Porquê voltar a falar de bruxas ?


No percurso artístico de Pedro Valdez Cardoso é comum encontrarmos uma abordagem poética a assuntos que são fundamentalmente políticos - sejam eles associados a questões de género ou ao impacto de um regime colonial na sociedade portuguesa. A abordagem a estes assuntos, apesar de ser sempre feita de forma indirecta através de diferentes artifícios poéticos, tem partido sempre de um pressuposto racionalista. Contudo, no corpo de trabalho que agora vemos na galeria NO·NO, o artista transgride pela primeira vez esse pressuposto. Partindo do princípio que o racionalismo tem conduzido a humanidade a um corte radical com o equilíbrio ecológico do mundo, a motivação aqui é o de explorar esteticamente o domínio da irracionalidade como uma alternativa possível ao (re)encontro desse equilíbrio. 

Pagan Days aponta para uma forma de paganismo contemporâneo que abarca uma certa rebeldia, ou seja, inclui um discurso dissidente da ordem de ideias típicas da sociedade. As práticas pagãs ao longo do tempo têm vindo a ser associadas a espaços de transição situados entre a cidade e o campo, a terrenos baldios que, por serem propriedade de ninguém, permitem a realização de rituais mágicos não eclesiásticos. Rituais estes associados a algumas mulheres que, precisamente por não seguirem a típica ordem de ideias, são tidas como perversas e complacentes com o sobrenatural. A figura da bruxa epitomiza a rebeldia dessas mulheres e é uma das principais referências para a construção imagética do trabalho que se pode ver aqui exposto. 

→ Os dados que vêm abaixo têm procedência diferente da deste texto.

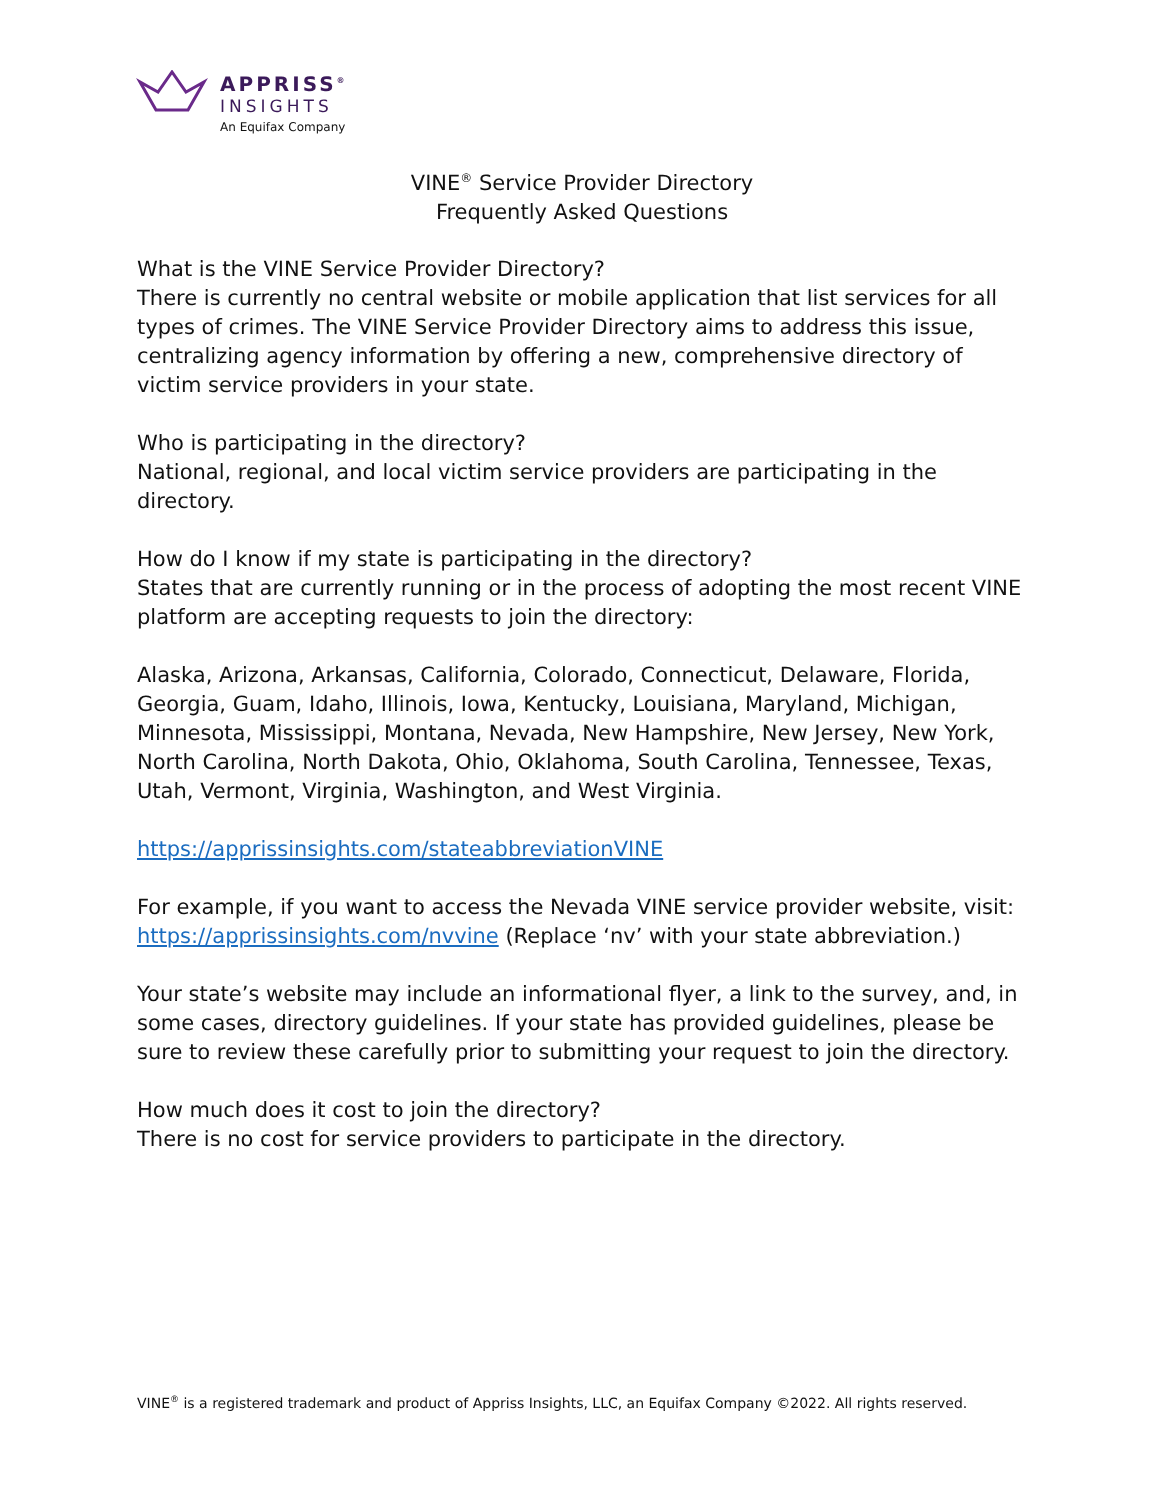APPRISS<sup>®</sup>
INSIGHTS
An Equifax Company
VINE<sup>®</sup> Service Provider Directory
Frequently Asked Questions
What is the VINE Service Provider Directory?
There is currently no central website or mobile application that list services for all types of crimes. The VINE Service Provider Directory aims to address this issue, centralizing agency information by offering a new, comprehensive directory of victim service providers in your state.
Who is participating in the directory?
National, regional, and local victim service providers are participating in the directory.
How do I know if my state is participating in the directory?
States that are currently running or in the process of adopting the most recent VINE platform are accepting requests to join the directory:
Alaska, Arizona, Arkansas, California, Colorado, Connecticut, Delaware, Florida, Georgia, Guam, Idaho, Illinois, Iowa, Kentucky, Louisiana, Maryland, Michigan, Minnesota, Mississippi, Montana, Nevada, New Hampshire, New Jersey, New York, North Carolina, North Dakota, Ohio, Oklahoma, South Carolina, Tennessee, Texas, Utah, Vermont, Virginia, Washington, and West Virginia.
https://apprissinsights.com/stateabbreviationVINE
For example, if you want to access the Nevada VINE service provider website, visit: https://apprissinsights.com/nvvine (Replace ‘nv’ with your state abbreviation.)
Your state’s website may include an informational flyer, a link to the survey, and, in some cases, directory guidelines. If your state has provided guidelines, please be sure to review these carefully prior to submitting your request to join the directory.
How much does it cost to join the directory?
There is no cost for service providers to participate in the directory.
VINE<sup>®</sup> is a registered trademark and product of Appriss Insights, LLC, an Equifax Company ©2022. All rights reserved.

Apesar dos muitos esforços dos movimentos feministas para desconstruir esta figura, ela continua a reaparecer através da sua representação no cinema mais mainstream, em particular na categoria de filmes de terror. É sabido que os filmes de terror reflectem os medos e as ansiedades mais irracionais da sociedade actual, resta saber qual é a raiz desse medo para que se possa inverter o sentido da diabolização e tornar a bruxa numa figura de empoderamento da mulher. É essa inversão que este Valdez Cardoso procura ao utilizar uma estética associada ao estereótipo da bruxa, mas também e essencialmente associada a lugares baldios que, por um lado, podem ser entendidos como espaços sem identidade, por outro, como espaços de transformação e devir. 

Estes são aspectos determinantes para a escultura com o título Ecdise, uma peça central nesta exposição que encontramos no piso subterrâneo, que remete para o altar ritualístico e para a conjugação de forças sobrenaturais. Cobrindo com a mesma pele de cobra preta elementos naturais e objetos do cotidiano, formando um só corpo, esta peça aponta no sentido do animismo - ou seja, a convicção de que não há uma separação entre o mundo físico e o espiritual, e rejeita o dualismo cartesiano que domina a lógica racional. Com esta abordagem, o artista torna-se parte de uma comunidade, maioritariamente constituída por mulheres, que propõe como alternativa um regresso ao paganismo e que se rebela contra uma ordem instituída - ordem esta que persiste à conta de asfixiar a relação dos humanos com a natureza: o capitalismo.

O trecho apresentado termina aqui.